A hash table pulls off something that feels like magic: it stores key → value pairs (name → record, word → definition, username → account) and lets you fetch a value from its key almost instantly, no matter how many pairs it holds. Instead of searching for where a key lives, it calculates where the key lives — in one step. That trick is the single idea of this page, and it powers dictionaries in Python, objects and Map in JavaScript/TypeScript, database indexes, and much more besides.

The idea: turn the key into an array index

Underneath, a hash table is just an ordinary array of slots, which we'll call buckets. The clever part is the hash function: a small piece of code that takes a key and crunches it down to a whole number — the index of the bucket where that key's value should live.

\text{index} = \operatorname{hash}(\text{key}) \bmod \text{tableSize}

The mod (remainder) step is what squashes any number the hash produces into a valid index — a value from 0 up to tableSize - 1, so it always lands inside the array. To store a pair you hash the key and drop the value in that bucket; to look it up later you hash the same key, go straight to the same bucket, and there it is. You never scan the whole array — you compute the address and jump to it:

Because computing a hash and then indexing an array both take the same tiny amount of time whether the table holds ten items or ten million, lookup, insertion and deletion are all constant time, written O(1). That's the headline: a hash table doesn't get slower as it grows.

→ **WHAT TO PRODUCE**
Rewrite the paragraph of the hash table passage above that begins "Because computing a hash" as a short bulleted list that keeps its main facts.

→ **INFORMATION GIVEN**
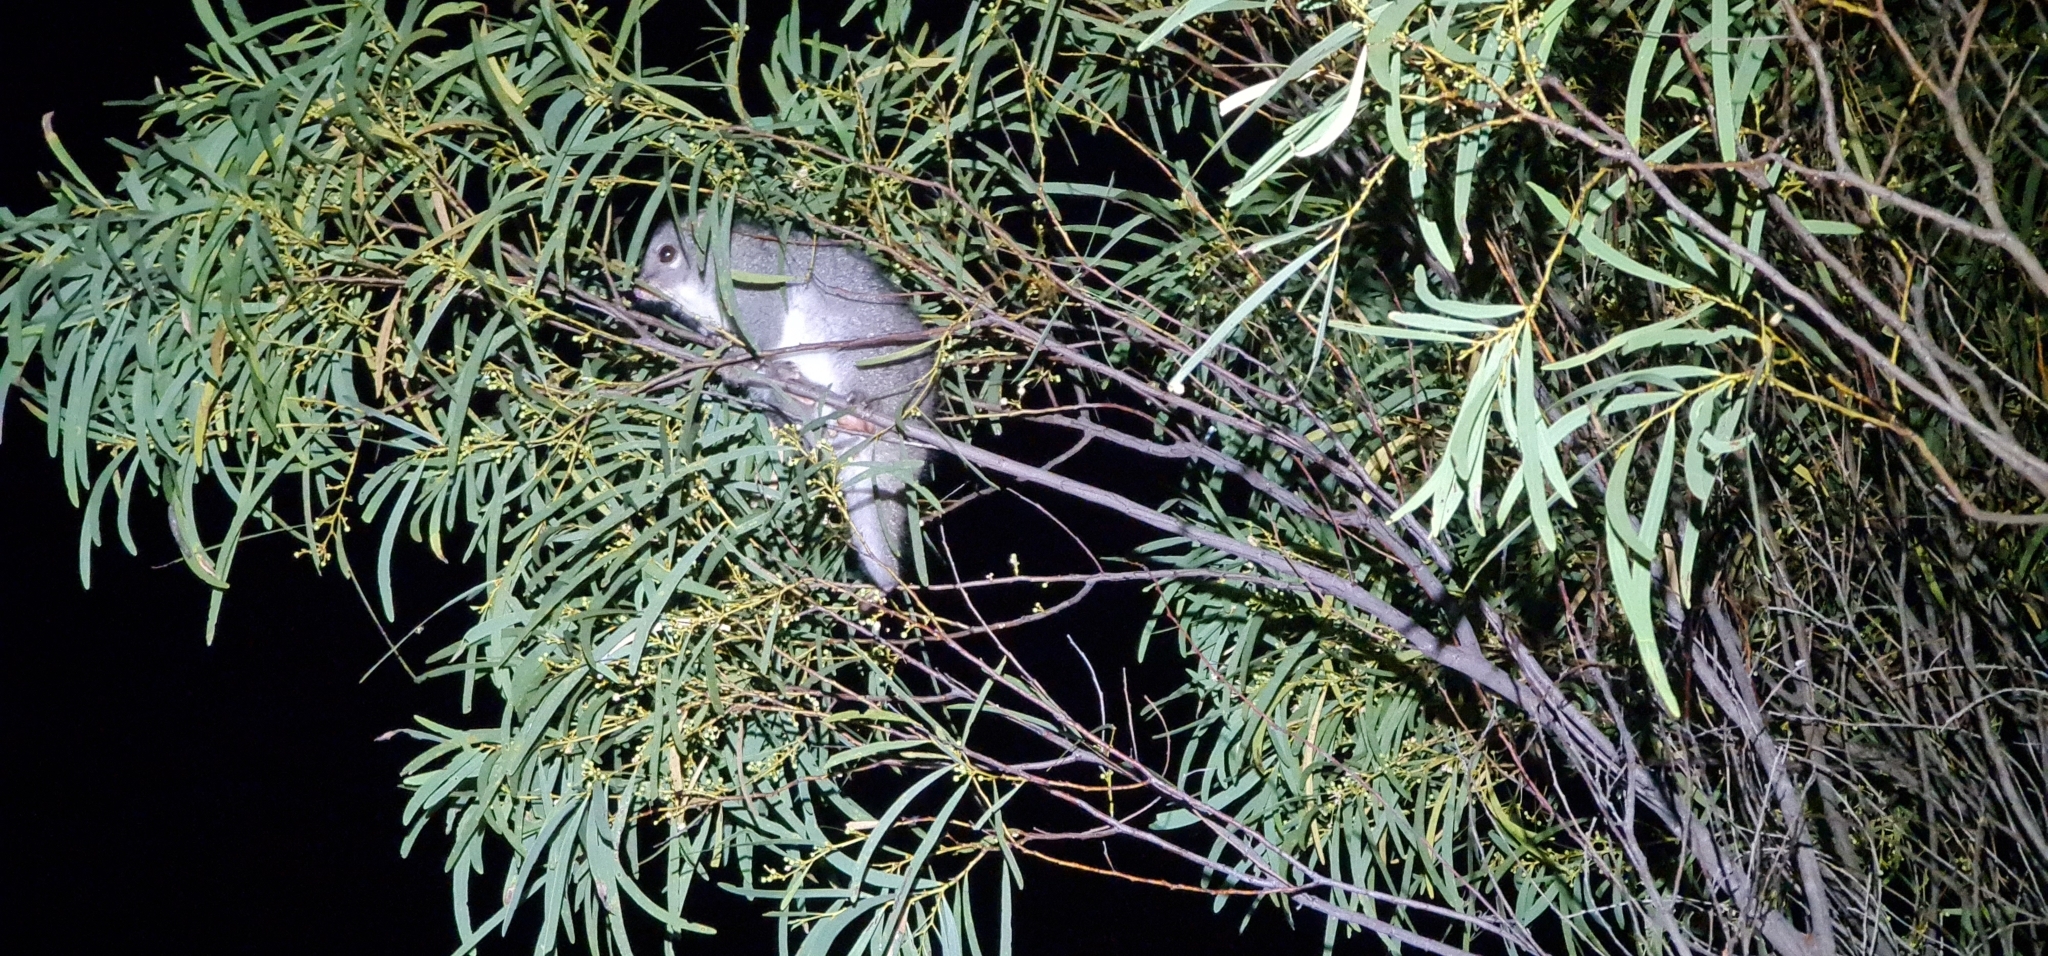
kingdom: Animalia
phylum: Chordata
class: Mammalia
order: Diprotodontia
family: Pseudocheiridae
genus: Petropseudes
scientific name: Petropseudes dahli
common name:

--

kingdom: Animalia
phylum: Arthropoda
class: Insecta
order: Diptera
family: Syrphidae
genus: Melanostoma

→ **RESULT BELOW**
- Computing a hash and indexing an array each take the same tiny amount of time, whether the table holds ten items or ten million.
- Because of this, lookup, insertion and deletion all run in constant time, written O(1).
- A hash table does not get slower as it grows.